The Washington Post reports that the federal government shut down early this morning due to an impasse in Congress over the budget. The New York Times explains which federal employees continue to work and which employees must stay home. The Times reports on one likely casualty of the shutdown in particular: the scheduled Friday release of data for unemployment and job creation in September. The Post also reports that Gregory Junemann, President of International Federation of Professional & Technical Engineers (IFPTE), which represents some federal workers, is calling on all federal employees to “take to the streets” to protest the leadership in the U.S. House of Representatives for failing to prevent the shutdown.

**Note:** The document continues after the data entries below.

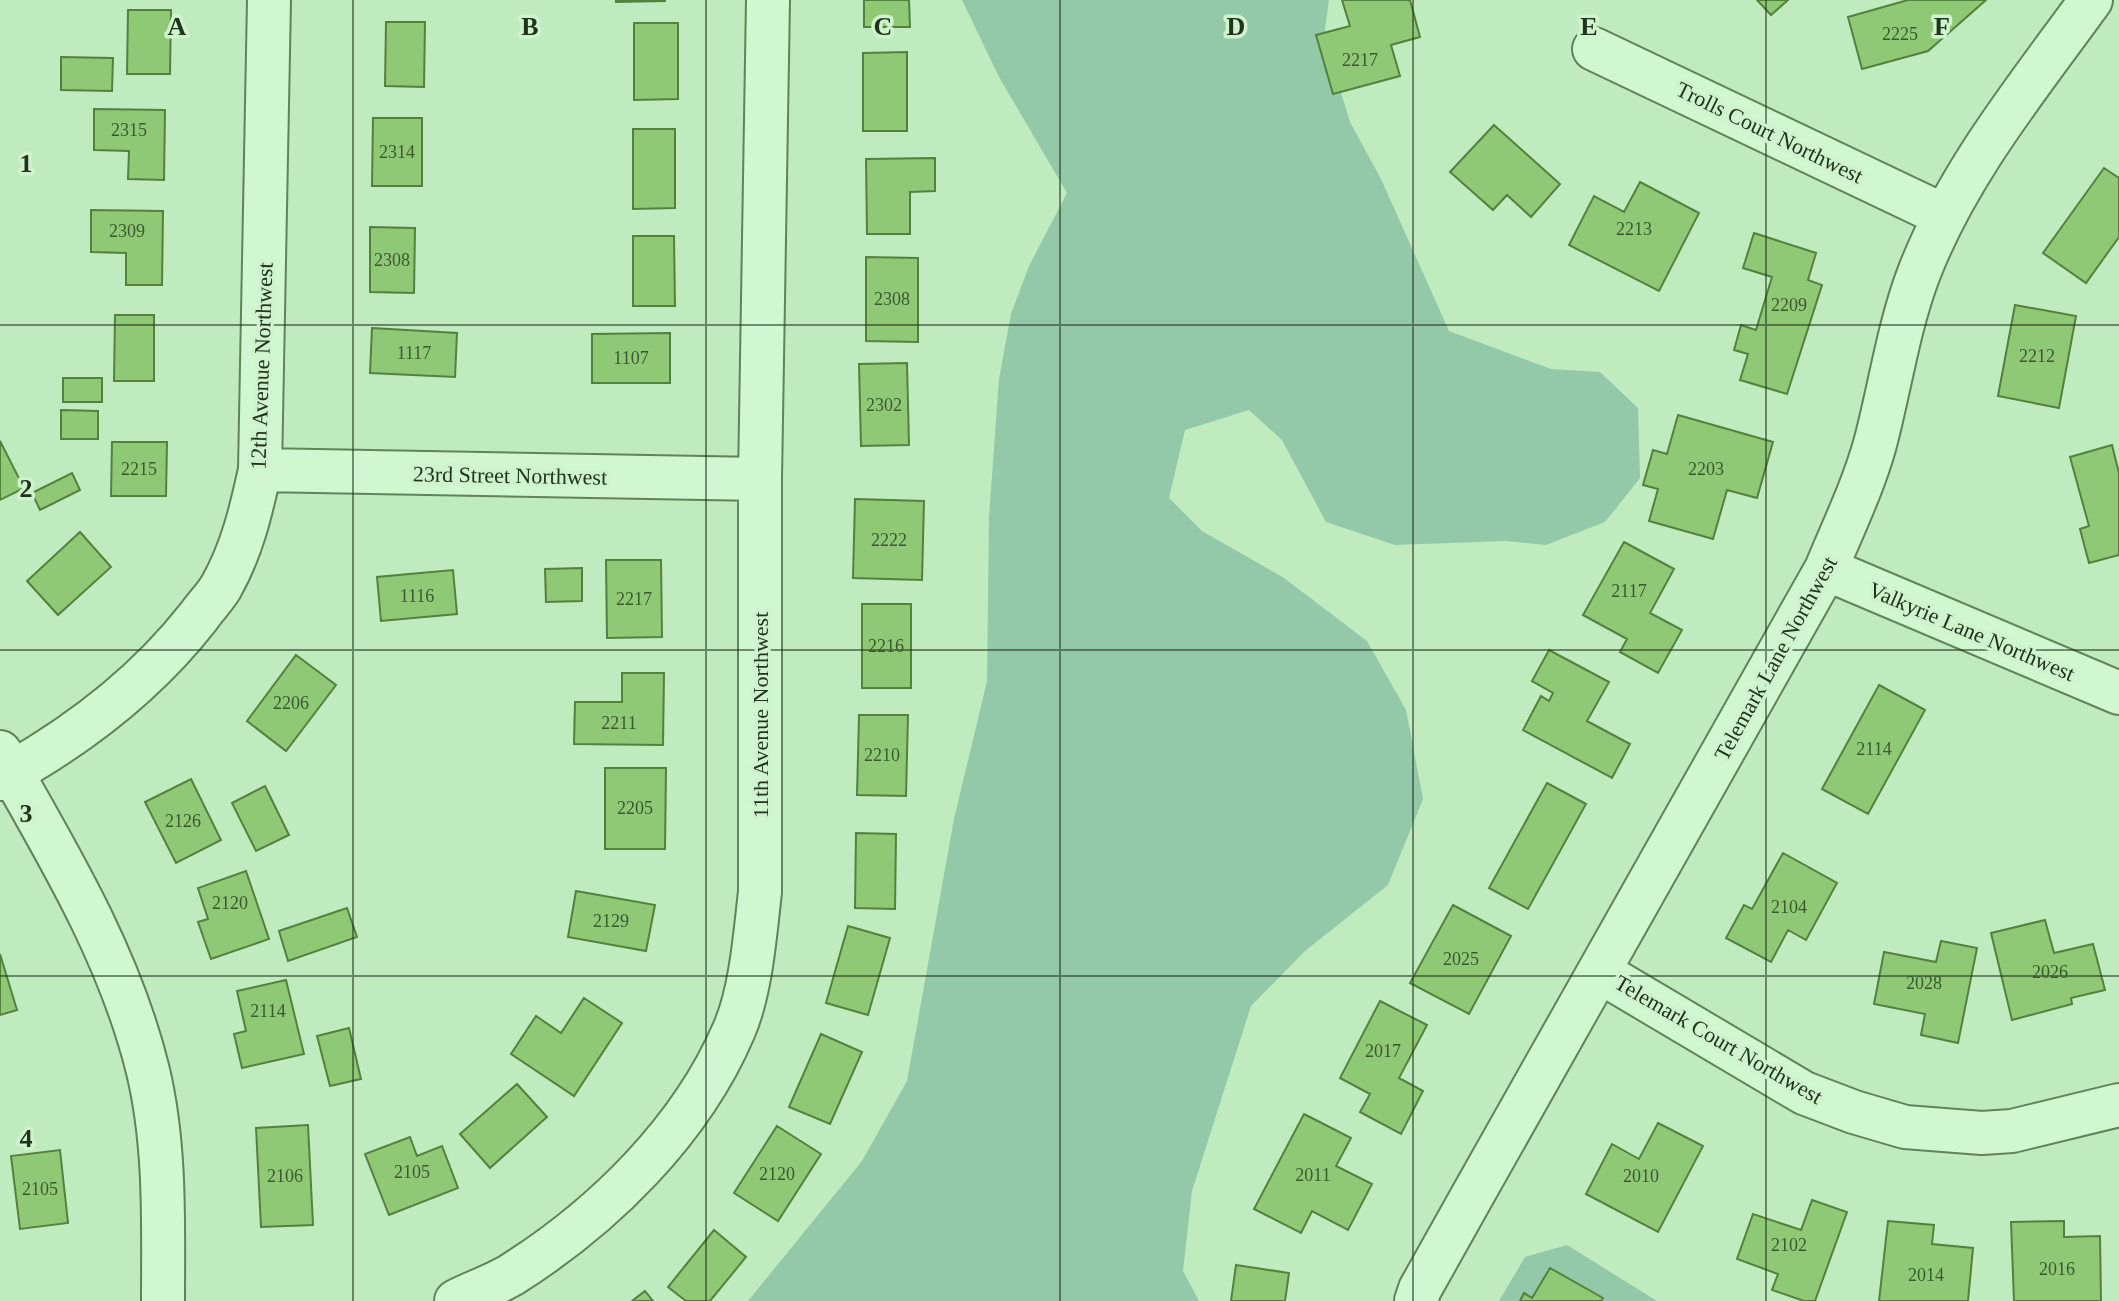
<svg xmlns="http://www.w3.org/2000/svg" width="2119" height="1301" font-family="'Times New Roman',serif">
<style>
.green{fill:#93c9a8}
.building{fill:#8fc975;stroke:#54813e;stroke-width:2}
.lines{fill:none;stroke-linecap:round;stroke-linejoin:round}
.minor-casing{stroke:#608357;stroke-width:46}
.minor{stroke:#d1f7d0;stroke-width:42}
.grid{fill:none;stroke:#21331c;stroke-width:2;stroke-opacity:0.55}
.labels{text-anchor:middle;stroke-width:7;stroke-linejoin:round;paint-order:stroke}
.number-label{font-size:18px;fill:#3c5832}
.street-label{font-size:22px;fill:#21331c;stroke:#cef3cd}
.grid-label{font-size:26px;text-anchor:middle;font-weight:bold;fill:#21331c;stroke:#cef3cd;stroke-width:7;stroke-linejoin:round;paint-order:stroke}
</style>
<rect width="100%" height="100%" fill="#bfebbe"/>
<path class="green" d="M962,0H1329L1324,36L1350,122L1381,179L1449,331L1551,369L1600,372L1638,408L1640,478L1605,522L1546,545L1506,541L1395,545L1326,522L1282,440L1249,410L1185,430L1169,498L1202,531L1284,578L1367,641L1406,710L1423,799L1388,885L1305,951L1251,1006L1192,1191L1183,1271L1199,1301H748L862,1161L907,1081L954,819L987,681L989,517L999,379L1011,314L1029,266L1067,193L999,77Z
M1567,1245L1657,1301H1499L1525,1257Z"/>
<path class="building" d="M616,0H665V1L616,2Z
M864,0H909L910,27H864Z
M1342,0H1410L1420,37L1391,45L1400,76L1333,94L1316,35L1350,26Z
M1757,0H1788L1771,15Z
M1986,0L1928,51L1862,69L1848,17L1908,0Z
M128,10H171L170,74H127Z
M386,22H425L424,87L385,86Z
M634,23H678V99L634,100Z
M907,52V131H863V53Z
M61,57L113,58L112,91L61,90Z
M94,109L165,110L164,180L128,179L129,151L94,150Z
M373,118H422V186H372Z
M1494,125L1560,184L1531,217L1507,195L1493,210L1450,172Z
M633,129H675V208L633,209Z
M935,158V191L910,192V234H867L866,159Z
M2104,168L2119,178V237L2086,283L2043,253Z
M1640,182L1699,213L1659,291L1569,245L1594,196L1624,212Z
M91,210L163,211L162,285H126V253L91,252Z
M370,227L415,228L414,293L370,292Z
M1754,233L1816,253L1808,280L1822,285L1787,394L1740,380L1748,354L1734,350L1741,325L1756,330L1772,277L1743,268Z
M633,236H674L675,306H633Z
M866,257L918,258V342L866,341Z
M2015,305L2076,316L2059,408L1998,396Z
M115,315H154V381H114Z
M372,328L457,333L455,377L370,373Z
M670,333V383H592V334Z
M907,363L909,445L861,446L859,364Z
M63,378H102V402H63Z
M61,410L98,411V439H61Z
M1678,415L1773,442L1757,498L1727,490L1713,539L1649,521L1658,489L1643,485L1653,450L1667,454Z
M0,441L24,488L0,500Z
M112,442H167L166,496H111Z
M2112,445L2119,473V555L2089,563L2080,529L2089,526L2070,457Z
M72,473L80,490L40,510L32,493Z
M855,499L924,501L922,580L853,578Z
M80,532L111,567L58,615L27,581Z
M1624,542L1674,569L1650,613L1682,630L1658,673L1620,652L1627,639L1583,615Z
M606,560H661L662,637L607,638Z
M582,568V601L546,602L545,569Z
M453,570L457,614L381,621L377,577Z
M862,604H911V688H862Z
M1549,650L1609,682L1587,721L1630,744L1612,778L1523,730L1541,696L1549,701L1553,693L1532,681Z
M296,655L336,685L286,751L247,721Z
M622,673H664L663,745L574,744L575,702H622Z
M1879,685L1925,710L1868,814L1822,789Z
M859,715H908L906,796L857,795Z
M605,768H666L665,849H605Z
M191,779L221,840L176,863L145,802Z
M1547,783L1586,804L1528,909L1489,888Z
M265,786L289,835L256,851L232,803Z
M856,833L896,834L895,909L855,908Z
M1783,853L1837,883L1806,940L1788,930L1771,962L1726,938L1744,905L1752,909Z
M246,871L269,939L211,959L198,922L208,919L198,888Z
M576,891L655,905L646,951L568,937Z
M1453,905L1511,936L1469,1014L1410,983Z
M347,908L357,937L288,961L279,931Z
M2045,920L2054,953L2093,944L2105,990L2071,998L2072,1004L2012,1020L1991,933Z
M848,926L890,938L868,1015L826,1003Z
M1941,941L1977,948L1958,1043L1921,1035L1925,1014L1874,1004L1884,952L1936,962Z
M0,954L17,1010L0,1015Z
M286,980L304,1054L242,1068L234,1034L246,1031L237,991Z
M584,998L622,1023L574,1096L511,1054L536,1016L561,1033Z
M1380,1001L1427,1025L1399,1078L1423,1091L1401,1134L1360,1112L1370,1094L1340,1078Z
M349,1028L361,1079L330,1086L317,1036Z
M821,1034L862,1052L830,1124L789,1107Z
M517,1084L547,1117L490,1168L460,1134Z
M1304,1114L1351,1138L1336,1166L1372,1184L1348,1230L1312,1211L1301,1233L1254,1209Z
M1658,1123L1703,1146L1658,1232L1586,1194L1612,1144L1639,1159Z
M308,1125L313,1225L261,1227L256,1128Z
M777,1126L821,1154L778,1221L734,1193Z
M410,1137L417,1156L442,1146L458,1188L389,1215L365,1154Z
M60,1150L68,1223L20,1229L11,1156Z
M1812,1200L1847,1212L1815,1301H1804L1772,1290L1778,1274L1737,1259L1753,1214L1801,1230Z
M1888,1221L1934,1225L1932,1244L1973,1248L1968,1301H1879Z
M2064,1221V1237L2100,1236L2101,1301H2014L2011,1222Z
M714,1230L746,1257L710,1301H686L668,1287Z
M1236,1265L1289,1273L1285,1301H1231Z
M1550,1268L1603,1298L1601,1301H1520L1524,1293L1532,1298Z
M645,1291L653,1301H632Z"/>
<g class="lines">
<g class="minor-casing">
<path id="minor" d="M1594,49L1945,216
M260,470L760,479
M1826,569L2119,693
M0,752C58,854 120,956 148,1071C166,1146 163,1225 163,1301
M0,779C75,738 146,684 199,616C206,606 215,597 221,587C242,550 251,511 260,470L269,0
M1600,972L1804,1093L1854,1112L1905,1127L1982,1133L2012,1131L2119,1105
M456,1301C474,1292 494,1285 511,1275C603,1217 691,1131 734,1030C751,991 755,935 760,892V479L768,0
M1416,1301L1420,1289L1471,1198L1826,569C1843,528 1863,487 1875,444C1890,388 1898,328 1919,273C1958,172 2028,87 2091,0"/>
</g>
<use href="#minor" class="minor"/>
</g>
<path class="grid" d="M353,0V1301M706,0V1301M1060,0V1301M1413,0V1301M1766,0V1301M0,325H2119M0,650H2119M0,976H2119"/>
<g class="labels">
<g class="number-label">
<text x="1900" y="40">2225</text>
<text x="1360" y="66">2217</text>
<text x="129" y="136">2315</text>
<text x="397" y="158">2314</text>
<text x="1634" y="235">2213</text>
<text x="127" y="237">2309</text>
<text x="392" y="266">2308</text>
<text x="892" y="305">2308</text>
<text x="1789" y="311">2209</text>
<text x="414" y="359">1117</text>
<text x="2037" y="362">2212</text>
<text x="631" y="364">1107</text>
<text x="884" y="411">2302</text>
<text x="139" y="475">2215</text>
<text x="1706" y="475">2203</text>
<text x="889" y="546">2222</text>
<text x="1629" y="597">2117</text>
<text x="417" y="602">1116</text>
<text x="634" y="605">2217</text>
<text x="886" y="652">2216</text>
<text x="291" y="709">2206</text>
<text x="619" y="729">2211</text>
<text x="1874" y="755">2114</text>
<text x="882" y="761">2210</text>
<text x="635" y="814">2205</text>
<text x="183" y="827">2126</text>
<text x="230" y="909">2120</text>
<text x="1789" y="913">2104</text>
<text x="611" y="927">2129</text>
<text x="1461" y="965">2025</text>
<text x="2050" y="978">2026</text>
<text x="1924" y="989">2028</text>
<text x="268" y="1017">2114</text>
<text x="1383" y="1057">2017</text>
<text x="412" y="1178">2105</text>
<text x="777" y="1180">2120</text>
<text x="1313" y="1181">2011</text>
<text x="285" y="1182">2106</text>
<text x="1641" y="1182">2010</text>
<text x="40" y="1195">2105</text>
<text x="1789" y="1251">2102</text>
<text x="2057" y="1275">2016</text>
<text x="1926" y="1281">2014</text>
</g>
<g class="street-label">
<text transform="translate(1770 132) rotate(26)" y="8">Trolls Court Northwest</text>
<text transform="translate(261 366) rotate(-88)" y="8">12th Avenue Northwest</text>
<text transform="translate(510 475) rotate(1)" y="8">23rd Street Northwest</text>
<text transform="translate(1972 631) rotate(23)" y="8">Valkyrie Lane Northwest</text>
<text transform="translate(1775 658) rotate(-61)" y="8">Telemark Lane Northwest</text>
<text transform="translate(760 715) rotate(-90)" y="8">11th Avenue Northwest</text>
<text transform="translate(1719 1039) rotate(30)" y="8">Telemark Court Northwest</text>
</g>
</g>
<g class="grid-label">
<text x="177" y="35">A</text>
<text x="530" y="35">B</text>
<text x="883" y="35">C</text>
<text x="1236" y="35">D</text>
<text x="1589" y="35">E</text>
<text x="1942" y="35">F</text>
<text x="26" y="172">1</text>
<text x="26" y="497">2</text>
<text x="26" y="822">3</text>
<text x="26" y="1147">4</text>
</g>
</svg>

In light of today’s launch of the health insurance marketplaces under Obamacare, Charles Lane of the Washington Post argues that Republican opposition to the law misses the fact that it has the potential to undermine collective bargaining, since workers will no longer need to rely on their unions to negotiate access to attractive health coverage.

Daniel Alpert argues in the New York Times that these headlines are distractions from “the real problems afflicting our economy” – an oversupply of global labor, productive capacity, and capital – which have prevented the world from fully recovering from the economic crisis. He emphasizes that “[h]undreds of millions of people who once lived in sleepy or sclerotic statist and socialist economies now compete directly or indirectly with workers in the United States, Europe and Japan, in a world bound by lightning-fast communications and transportation.”

Edward Lazear argues in the Wall Street Journal that the reason the Federal Reserve did not scale back its extraordinary measures to boost the economy earlier this month despite the falling unemployment rate is because the employment rate—the proportion of the working-age population that has jobs—has made little progress.  He agues that the employment rate is the best single indicator of labor-market health, and notes that it is still hovering at around 58.5 percent, down significantly from its pre-recession levels of over 63 percent.